The ERE of this period was politically stagnant and utterly demoralized. Throwing money into the treasury is not going to fix an ancient, crumbling ideological structure. Political and religious defeats only pushed towards a more defensive, conservative political outlook.
The ERE needed new blood and new ideas. The early Ottoman state had everything Byzantium lacked to be a great power on par with any in the West. To co-opt that dynamism would be to begin to reform the system that would lead to recovery.
If it was an "ancient, crumbling ideological structure", I would agree.
Since that's not why the ERE fell, I'm going to repeat: Without money, no army and navy. Without an effective army and navy, anyone like the Ottomans can come along and tear off pieces of what remains of the Empire's territories in Anatolia, anyone like the Catalans can run amok when not paid, Venice and Genoa can demand anything and get it because there's nothing the Empire can do about them.

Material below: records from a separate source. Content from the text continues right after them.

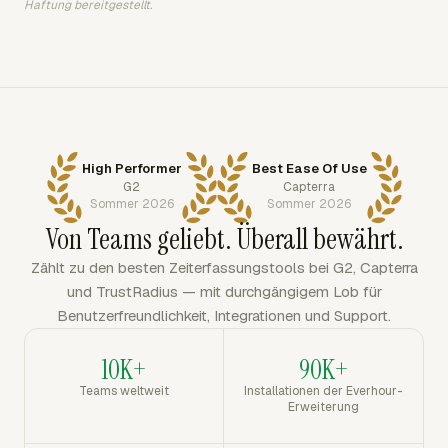
Haftung bereitgestellt.
High Performer
Best Ease Of Use
G2
Capterra
Sommer 2026
Sommer 2026
Von Teams geliebt. Überall bewährt.
Zählt zu den besten Zeiterfassungstools bei G2, Capterra
und TrustRadius — mit durchgängigem Lob für
Benutzerfreundlichkeit, Integrationen und Support.
10K+
90K+
Teams weltweit
Installationen der Everhour-
Erweiterung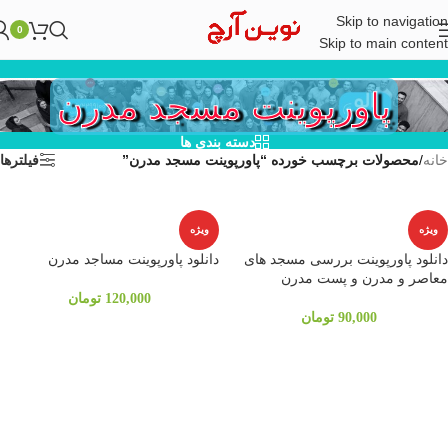
Skip to navigation
0
Skip to main content
پاورپوینت مسجد مدرن
دسته بندی ها
خانه
/
محصولات برچسب خورده “پاورپوینت مسجد مدرن”
فیلترها
ویژه
ویژه
دانلود پاورپوینت بررسی مسجد های
دانلود پاورپوینت مساجد مدرن
معاصر و مدرن و پست مدرن
120,000
تومان
90,000
تومان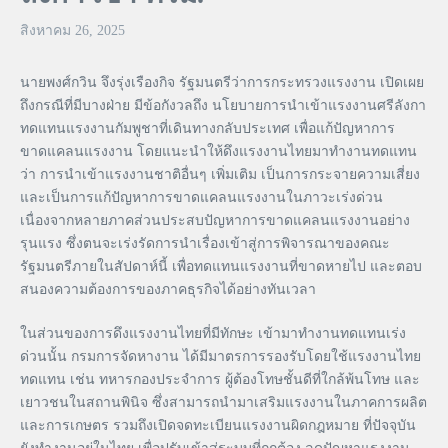
สิงหาคม 26, 2025
นายพงศ์กวิน จึงรุ่งเรืองกิจ รัฐมนตรีว่าการกระทรวงแรงงาน เปิดเผย
ถึงกรณีที่มีบางฝ่าย มีข้อกังวลถึง นโยบายการนำเข้าแรงงานศรีลังกา
ทดแทนแรงงานกัมพูชาที่เดินทางกลับประเทศ เพื่อแก้ปัญหาการ
ขาดแคลนแรงงาน โดยแนะนำให้ดึงแรงงานไทยมาทำงานทดแทน
ว่า การนำเข้าแรงงานชาติอื่นๆ เพิ่มเติม เป็นการกระจายความเสี่ยง
และเป็นการแก้ปัญหาการขาดแคลนแรงงานในภาวะเร่งด่วน
เนื่องจากหลายภาคส่วนประสบปัญหาการขาดแคลนแรงงานอย่าง
รุนแรง ซึ่งตนจะเร่งรัดการนำเรื่องเข้าสู่การพิจารณาของคณะ
รัฐมนตรีภายในสัปดาห์นี้ เพื่อทดแทนแรงงานที่ขาดหายไป และตอบ
สนองความต้องการของภาคธุรกิจได้อย่างทันเวลา
ในส่วนของการดึงแรงงานไทยที่มีทักษะ เข้ามาทำงานทดแทนเร่ง
ด่วนนั้น กรมการจัดหางาน ได้มีมาตรการรองรับโดยใช้แรงงานไทย
ทดแทน เช่น ทหารกองประจำการ ผู้ต้องโทษชั้นดีที่ใกล้พ้นโทษ และ
เยาวชนในสถานพินิจ ซึ่งสามารถนำมาเสริมแรงงานในภาคการผลิต
และการเกษตร รวมถึงเปิดจดทะเบียนแรงงานผิดกฎหมาย ที่ปัจจุบัน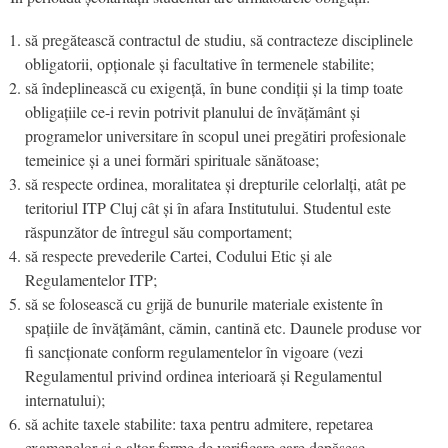
să pregătească contractul de studiu, să contracteze disciplinele
obligatorii, opționale și facultative în termenele stabilite;
să îndeplinească cu exigență, în bune condiții și la timp toate
obligațiile ce-i revin potrivit planului de învățământ și
programelor universitare în scopul unei pregătiri profesionale
temeinice și a unei formări spirituale sănătoase;
să respecte ordinea, moralitatea și drepturile celorlalți, atât pe
teritoriul ITP Cluj cât și în afara Institutului. Studentul este
răspunzător de întregul său comportament;
să respecte prevederile Cartei, Codului Etic și ale
Regulamentelor ITP;
să se folosească cu grijă de bunurile materiale existente în
spațiile de învățământ, cămin, cantină etc. Daunele produse vor
fi sancționate conform regulamentelor în vigoare (vezi
Regulamentul privind ordinea interioară și Regulamentul
internatului);
să achite taxele stabilite: taxa pentru admitere, repetarea
examenelor și a altor forme de verificare care depășesc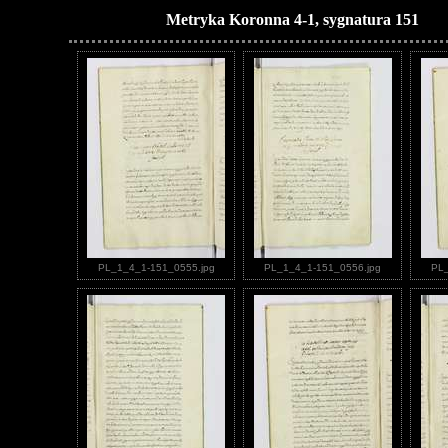
Metryka Koronna 4-1, sygnatura 151
PL_1_4_1-151_0555.jpg
PL_1_4_1-151_0556.jpg
PL_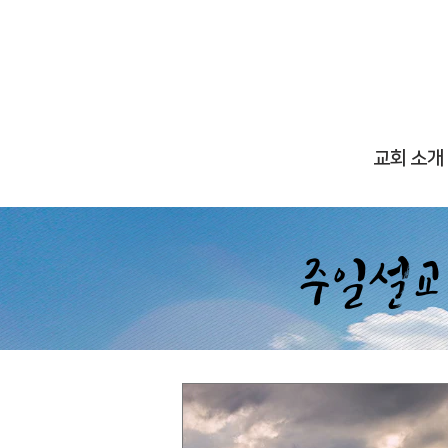
교회 소개
​주일설교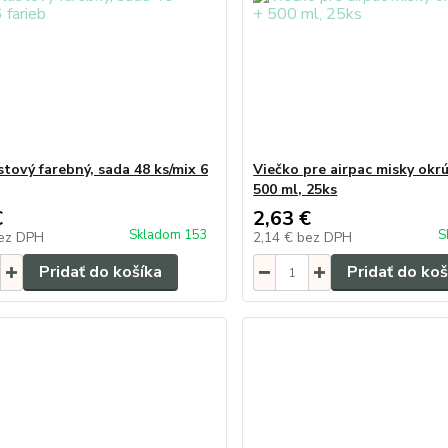
stový farebný, sada 48 ks/mix 6
Viečko pre airpac misky okr
500 ml, 25ks
€
2,63 €
Skladom 153
S
ez DPH
2,14 €
bez DPH
Pridať do košíka
Pridať do koš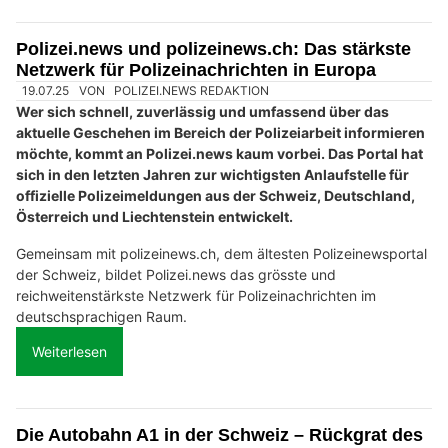
Polizei.news und polizeinews.ch: Das stärkste
Netzwerk für Polizeinachrichten in Europa
19.07.25
VON
POLIZEI.NEWS REDAKTION
Wer sich schnell, zuverlässig und umfassend über das
aktuelle Geschehen im Bereich der Polizeiarbeit informieren
möchte, kommt an Polizei.news kaum vorbei. Das Portal hat
sich in den letzten Jahren zur wichtigsten Anlaufstelle für
offizielle Polizeimeldungen aus der Schweiz, Deutschland,
Österreich und Liechtenstein entwickelt.
Gemeinsam mit polizeinews.ch, dem ältesten Polizeinewsportal
der Schweiz, bildet Polizei.news das grösste und
reichweitenstärkste Netzwerk für Polizeinachrichten im
deutschsprachigen Raum.
Weiterlesen
Die Autobahn A1 in der Schweiz – Rückgrat des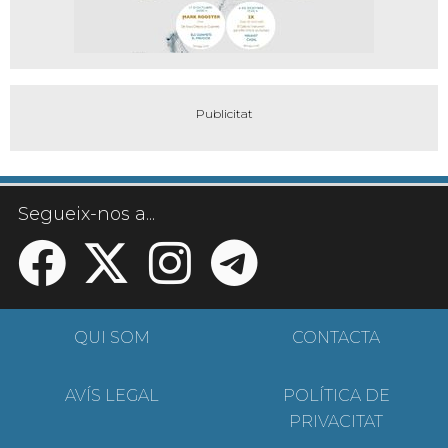
Segueix-nos a...
QUI SOM
CONTACTA
AVÍS LEGAL
POLÍTICA DE
PRIVACITAT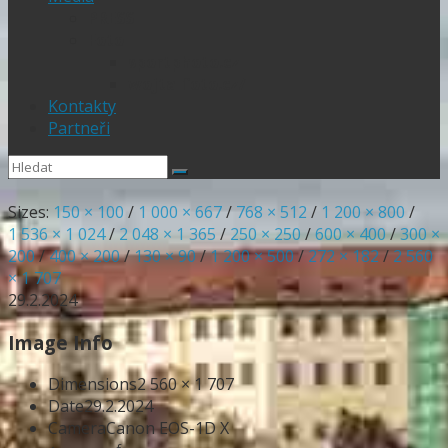
PRESS
Foto
sportphoto.cz
wojta-foto.cz/
Kontakty
Partneři
Sizes:
150 × 100
/
1 000 × 667
/
768 × 512
/
1 200 × 800
/
1 536 × 1 024
/
2 048 × 1 365
/
250 × 250
/
600 × 400
/
300 ×
200
/
400 × 200
/
130 × 90
/
1 200 × 500
/
272 × 182
/
2 560
× 1 707
29.2.2024
Image Info
Dimensions
2 560 × 1 707
Date
29.2.2024
Camera
Canon EOS-1D X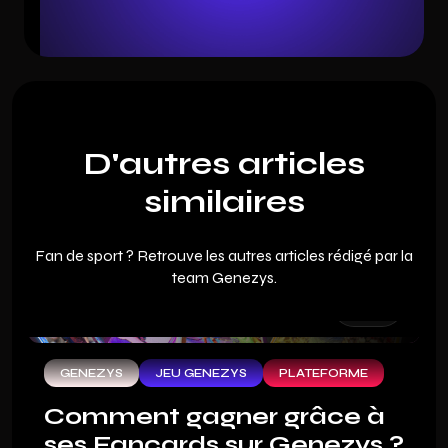
D'autres articles
similaires
Fan de sport ? Retrouve les autres articles rédigé par la
team Genezys.
GENEZYS
JEU GENEZYS
PLATEFORME
Comment gagner grâce à
ses Fancards sur Genezys ?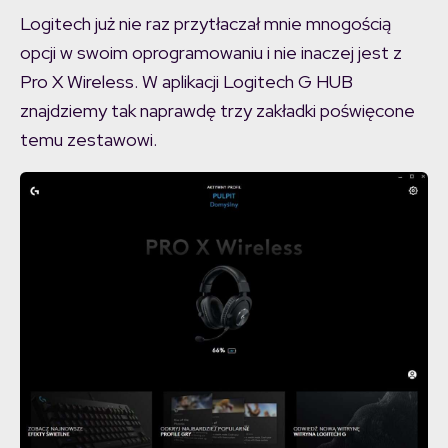
Logitech już nie raz przytłaczał mnie mnogością
opcji w swoim oprogramowaniu i nie inaczej jest z
Pro X Wireless. W aplikacji Logitech G HUB
znajdziemy tak naprawdę trzy zakładki poświęcone
temu zestawowi.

No matter how inspired or how visionary or how dynamic the
basileus or his generals are.
Take Andronicus II, since he's the Emperor at the time of the POD. Why did he cut the army to the bone and just about eliminate the navy? Money.
Restore the Empire's finances and such a move wouldn't be dreamed of.
From Timothy E. Gregory's
A History of Byzantium
"Michael VIII died in 1282 in what appeared to be very good condition. To be sure, Byzantium had re-emerged onto the stage as a major player in international affairs. Nonetheless, his successors were completely unable to maintain the political and military power of Michael's empire and it is an open question to what degree his policies were responsible for this decline. On the one hand, Michael had expended enormous energy to restore Byzantium to a position of power, and this had possibly weakened the broader fabric of the Byzantine economy and state. On the other hand, we must be careful when we blame the successful Michael VIII for failures that ook place under the rule of his successors. Ostrogorsky is clear in his assessment of the situation: "In reality there were more deep-seated reasons to account for the rapid decline of Byzantine power . . . the internal weaknesses of the state were incurable and increasingly internal pressure drove Byzantium irretrievably toward catastrophe" (p 479). In Ostrogorsky's view, the rise of the Ottomans and Serbia took place at a time when the state had been weakened by the expenditure of Michael VIII, and he notes that it is 'these momentous factors in foreign and domestic politics, and not the personal qualities of its rulers, which really account for the decline of Byzantium" (ibid.)"
A state not able to take the offense is not likely to be thinking offensively.
Meanwhile the predators (the Ottomans OTL being the best example) can feed on what remains of its resources and as they grow stronger, the ERE grows weaker.
But that doesn't change by having what was the Ottoman state co-opted into the ERE.